Will a backhoe or bulldozer be effective against honey locust?
 
Greybeard,

The qt remedy, qt 2,4 d, pint of surfactant mixed in 100 gallons. Is that a spot spray, or do you spray the whole pasture with it?
 
Whole pasture and I'll post pics tomorrow of the results of using that mix rate on about 10,000 small chinese tallow--4-10" tall, with a mix of goatweed and some other big broadleaf plant I am not sure what is. A single pass, about 4 mph with a boomless setup.
If I miss some (and I do) I just go back a few days later and use the wand I have on my pasture sprayer.
(again, I don't presume to infer this method will work on anything other than tallow, goatweed and gum trees--and gum trees are more difficult to kill and take longer to die than anything else.)

A pic I took back in April, showing growing tallows:
cowsandtallow015.jpg


The wing dam of my pond with growing tallow in April--I had to use my wand on all these due to the close proximity of water--I just don't like using the broad area nozzles here and getting herbicide in my pond or in anything that can run off into the river.
cowsandtallow043.jpg


I will take pics tomorrow from the same vantage point after spraying within the last week or 2.
I have quite a few of these--we call them Senna Beans. When they get big, they are a bear to kill and they drop beans like crazy. Took this pic the afternoon after spraying that morning. Look close, you can see the blue dye from my broadcast sprayer still visible, but it is already wilted and dying.
spray005.jpg


Taken the same day, wilting tallowfrom that morning's spraying:
spray001.jpg




Same area--dog fennel, goatweed, french mulberry, and tallow wlting:
spray002.jpg




Wish I could use Grazon or some of the other chemicals but just can't.

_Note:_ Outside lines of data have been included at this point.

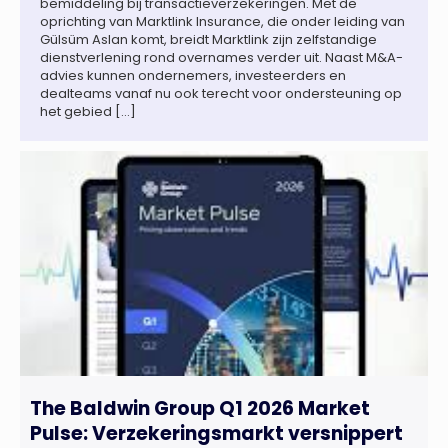
bemiddeling bij transactieverzekeringen. Met de
oprichting van Marktlink Insurance, die onder leiding van
Gülsüm Aslan komt, breidt Marktlink zijn zelfstandige
dienstverlening rond overnames verder uit. Naast M&A-
advies kunnen ondernemers, investeerders en
dealteams vanaf nu ook terecht voor ondersteuning op
het gebied […]
The Baldwin Group Q1 2026 Market
Pulse: Verzekeringsmarkt versnippert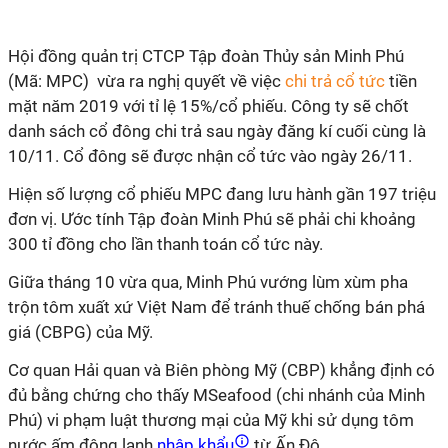
Hội đồng quản trị CTCP Tập đoàn Thủy sản Minh Phú
(Mã: MPC) vừa ra nghị quyết về việc
chi trả cổ tức
tiền
mặt năm 2019 với tỉ lệ 15%/cổ phiếu. Công ty sẽ chốt
danh sách cổ đông chi trả sau ngày đăng kí cuối cùng là
10/11. Cổ đông sẽ được nhận cổ tức vào ngày 26/11.
Hiện số lượng cổ phiếu MPC đang lưu hành gần 197 triệu
đơn vị. Ước tính Tập đoàn Minh Phú sẽ phải chi khoảng
300 tỉ đồng cho lần thanh toán cổ tức này.
Giữa tháng 10 vừa qua, Minh Phú vướng lùm xùm pha
trộn tôm xuất xứ Việt Nam để tránh thuế chống bán phá
giá (CBPG) của Mỹ.
Cơ quan Hải quan và Biên phòng Mỹ (CBP) khẳng định có
đủ bằng chứng cho thấy MSeafood (chi nhánh của Minh
Phú) vi phạm luật thương mại của Mỹ khi sử dụng tôm
nước ấm đông lạnh
nhập khẩu
từ Ấn Độ.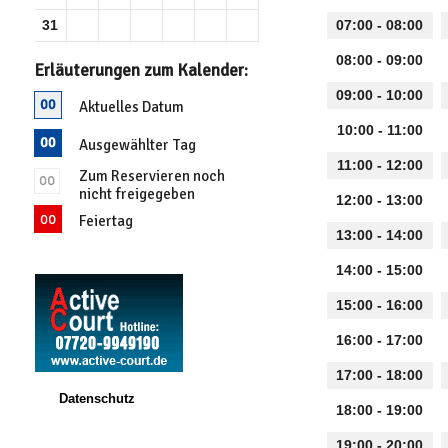
31
07:00 - 08:00
08:00 - 09:00
Erläuterungen zum Kalender:
09:00 - 10:00
Aktuelles Datum
10:00 - 11:00
Ausgewählter Tag
11:00 - 12:00
Zum Reservieren noch
nicht freigegeben
12:00 - 13:00
Feiertag
13:00 - 14:00
14:00 - 15:00
15:00 - 16:00
16:00 - 17:00
17:00 - 18:00
Datenschutz
18:00 - 19:00
19:00 - 20:00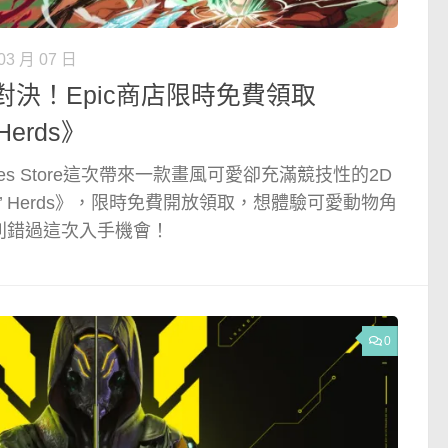
03 月 07 日
決！Epic商店限時免費領取
 Herds》
mes Store這次帶來一款畫風可愛卻充滿競技性的2D
htin’ Herds》，限時免費開放領取，想體驗可愛動物角
別錯過這次入手機會！
0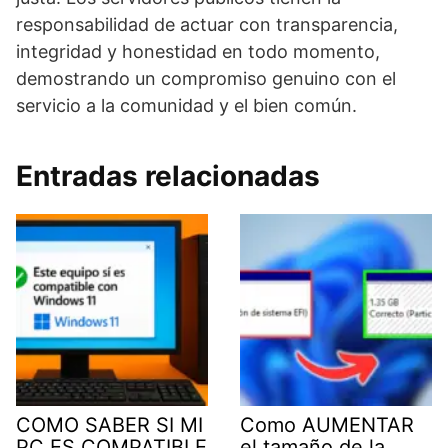
responsabilidad de actuar con transparencia,
integridad y honestidad en todo momento,
demostrando un compromiso genuino con el
servicio a la comunidad y el bien común.
Entradas relacionadas
COMO SABER SI MI
Como AUMENTAR
PC ES COMPATIBLE
el tamaño de la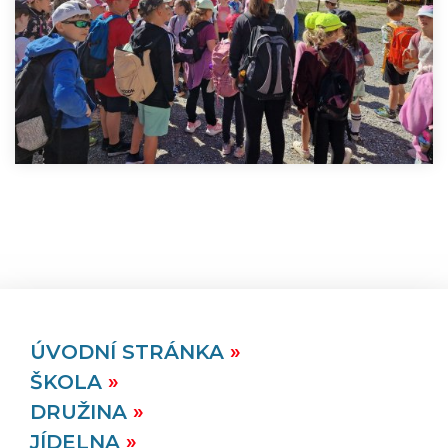
ÚVODNÍ STRÁNKA
ŠKOLA
DRUŽINA
JÍDELNA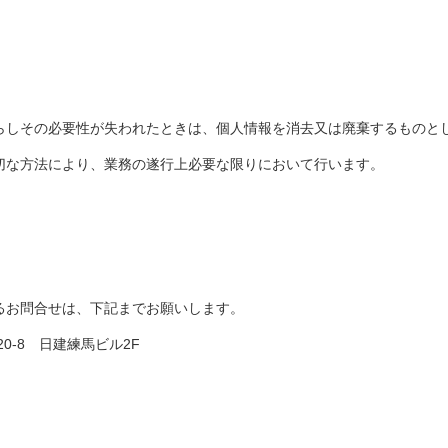
らしその必要性が失われたときは、個人情報を消去又は廃棄するものと
切な方法により、業務の遂行上必要な限りにおいて行います。
るお問合せは、下記までお願いします。
20-8 日建練馬ビル2F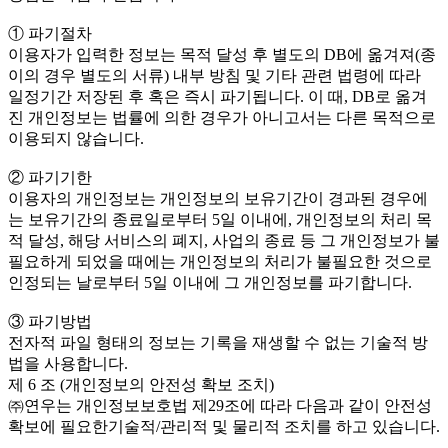
① 파기절차
이용자가 입력한 정보는 목적 달성 후 별도의 DB에 옮겨져(종
이의 경우 별도의 서류) 내부 방침 및 기타 관련 법령에 따라
일정기간 저장된 후 혹은 즉시 파기됩니다. 이 때, DB로 옮겨
진 개인정보는 법률에 의한 경우가 아니고서는 다른 목적으로
이용되지 않습니다.
② 파기기한
이용자의 개인정보는 개인정보의 보유기간이 경과된 경우에
는 보유기간의 종료일로부터 5일 이내에, 개인정보의 처리 목
적 달성, 해당 서비스의 폐지, 사업의 종료 등 그 개인정보가 불
필요하게 되었을 때에는 개인정보의 처리가 불필요한 것으로
인정되는 날로부터 5일 이내에 그 개인정보를 파기합니다.
③ 파기방법
전자적 파일 형태의 정보는 기록을 재생할 수 없는 기술적 방
법을 사용합니다.
제 6 조 (개인정보의 안전성 확보 조치)
㈜연우는 개인정보보호법 제29조에 따라 다음과 같이 안전성
확보에 필요한기술적/관리적 및 물리적 조치를 하고 있습니다.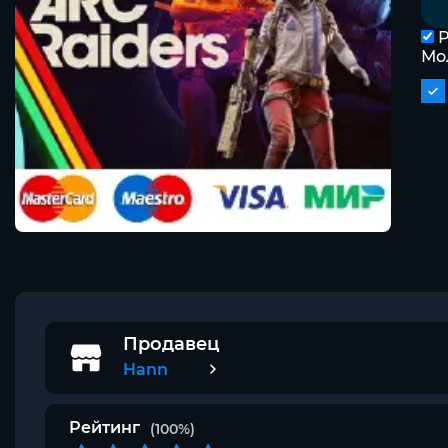
Р
Мо
Продавец
Hann
Рейтинг
(100%)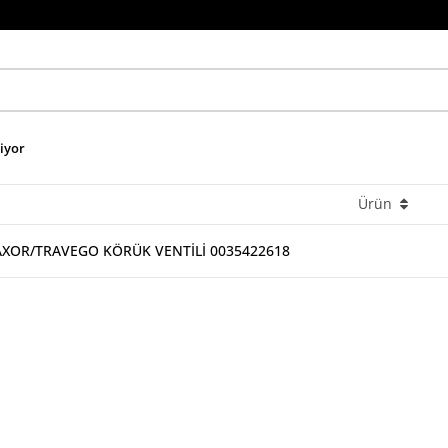
niyor
Ürün
AXOR/TRAVEGO KÖRÜK VENTİLİ 0035422618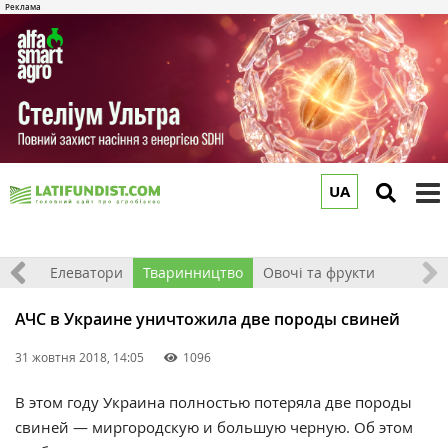
UA
to
m
землі
Елеватори
Тваринництво
Овочі та фрукти
АЧС в Украине уничтожила две породы свиней
31 жовтня 2018, 14:05
1096
В этом году Украина полностью потеряла две породы
свиней — миргородскую и большую черную. Об этом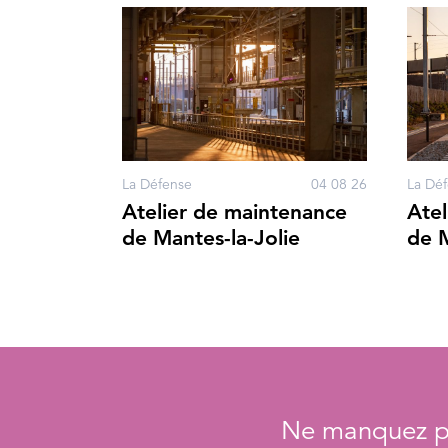
La Défense
04 08 26
La Dé
Atelier de maintenance
Atel
de Mantes-la-Jolie
de M
Ne manquez pa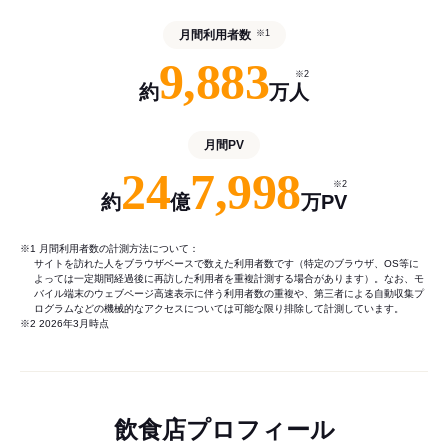
月間利用者数
※1
9,883
※2
約
万人
月間PV
24
7,998
※2
約
億
万PV
※1 月間利用者数の計測方法について：
サイトを訪れた人をブラウザベースで数えた利用者数です（特定のブラウザ、OS等に
よっては一定期間経過後に再訪した利用者を重複計測する場合があります）。なお、モ
バイル端末のウェブページ高速表示に伴う利用者数の重複や、第三者による自動収集プ
ログラムなどの機械的なアクセスについては可能な限り排除して計測しています。
※2 2026年3月時点
飲食店プロフィール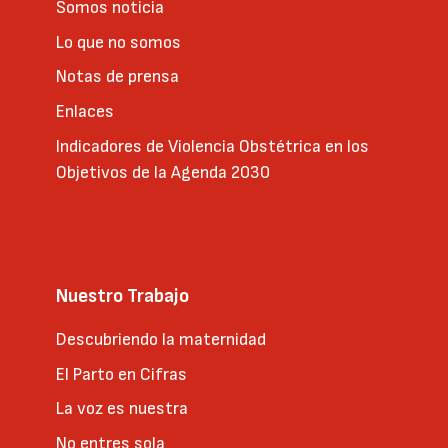
Somos noticia
Lo que no somos
Notas de prensa
Enlaces
Indicadores de Violencia Obstétrica en los
Objetivos de la Agenda 2030
Nuestro Trabajo
Descubriendo la maternidad
El Parto en Cifras
La voz es nuestra
No entres sola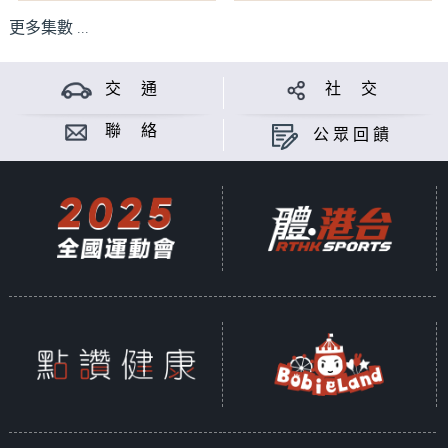
更多集數 ...
交 通
社 交
聯 絡
公眾回饋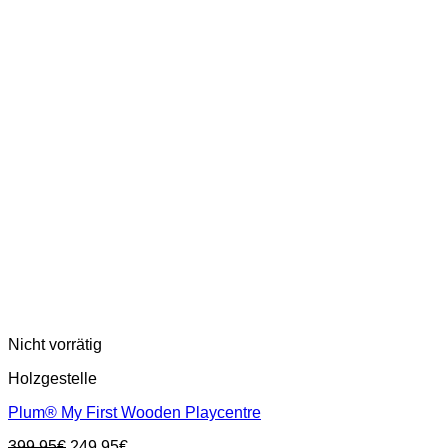
Nicht vorrätig
Holzgestelle
Plum® My First Wooden Playcentre
Ursprünglicher
Aktueller
399,95
€
249,95
€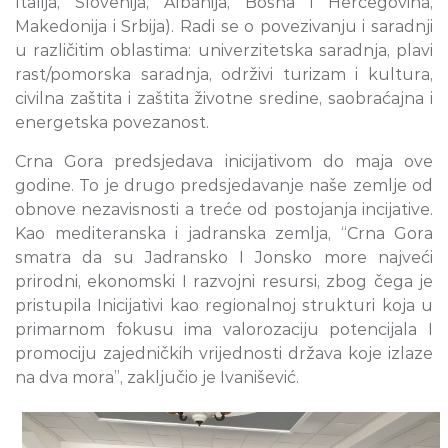
Italija, Slovenija, Albanija, Bosna i Hercegovina,
Makedonija i Srbija). Radi se o povezivanju i saradnji
u različitim oblastima: univerzitetska saradnja, plavi
rast/pomorska saradnja, održivi turizam i kultura,
civilna zaštita i zaštita životne sredine, saobraćajna i
energetska povezanost.
Crna Gora predsjedava inicijativom do maja ove
godine. To je drugo predsjedavanje naše zemlje od
obnove nezavisnosti a treće od postojanja incijative.
Kao mediteranska i jadranska zemlja, “Crna Gora
smatra da su Jadransko I Jonsko more najveći
prirodni, ekonomski I razvojni resursi, zbog čega je
pristupila Inicijativi kao regionalnoj strukturi koja u
primarnom fokusu ima valorozaciju potencijala I
promociju zajedničkih vrijednosti država koje izlaze
na dva mora”, zaključio je Ivanišević.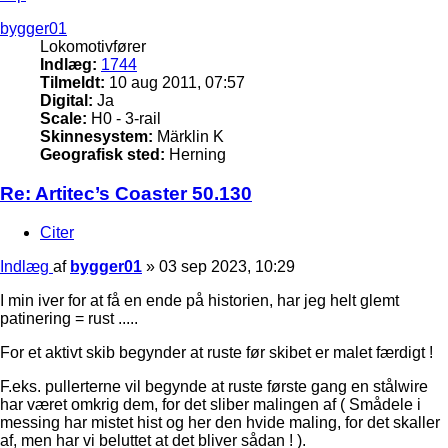
bygger01
Lokomotivfører
Indlæg:
1744
Tilmeldt:
10 aug 2011, 07:57
Digital:
Ja
Scale:
H0 - 3-rail
Skinnesystem:
Märklin K
Geografisk sted:
Herning
Re: Artitec’s Coaster 50.130
Citer
Indlæg
af
bygger01
»
03 sep 2023, 10:29
I min iver for at få en ende på historien, har jeg helt glemt
patinering = rust .....
For et aktivt skib begynder at ruste før skibet er malet færdigt !
F.eks. pullerterne vil begynde at ruste første gang en stålwire
har været omkrig dem, for det sliber malingen af ( Smådele i
messing har mistet hist og her den hvide maling, for det skaller
af, men har vi beluttet at det bliver sådan ! ).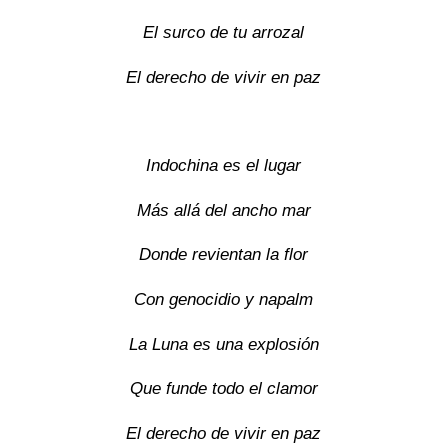
El surco de tu arrozal
El derecho de vivir en paz
Indochina es el lugar
Más allá del ancho mar
Donde revientan la flor
Con genocidio y napalm
La Luna es una explosión
Que funde todo el clamor
El derecho de vivir en paz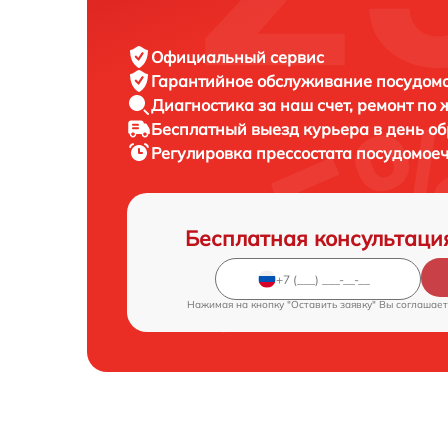
Официальный сервис
Гарантийное обслуживание
посудомо
Диагностика за наш счет,
ремонт по
Бесплатный выезд курьера
в день о
Регулировка прессостата посудомо
Бесплатная консультаци
Нажимая на кнопку "Оставить заявку" Вы соглашает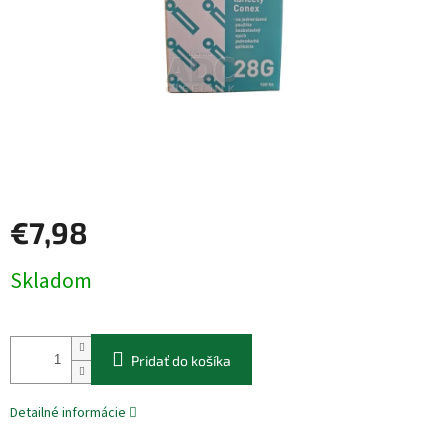
€7,98
Jednotková
Skladom
cena:
Pridať do košíka
Detailné informácie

And for beginners--PLEASE, wear long sleeves, gloves, something on your head. I wear a hardhat, with a towel draped over my neck, rubber chem gloves, and always a long sleeve shirt. If I'm in wind and using the wand, I also wear a full face plastic face shield that I normally use when using a grinder. Remedy and 2,4d aren't terribly toxic, but if you do a lot of spraying, you just can't be too careful IMO, especially if your tractor doesn't have a cab (mine does not).
 
How many ounces of remedy, and 2,4 d do you estimate that that you are applying per acre?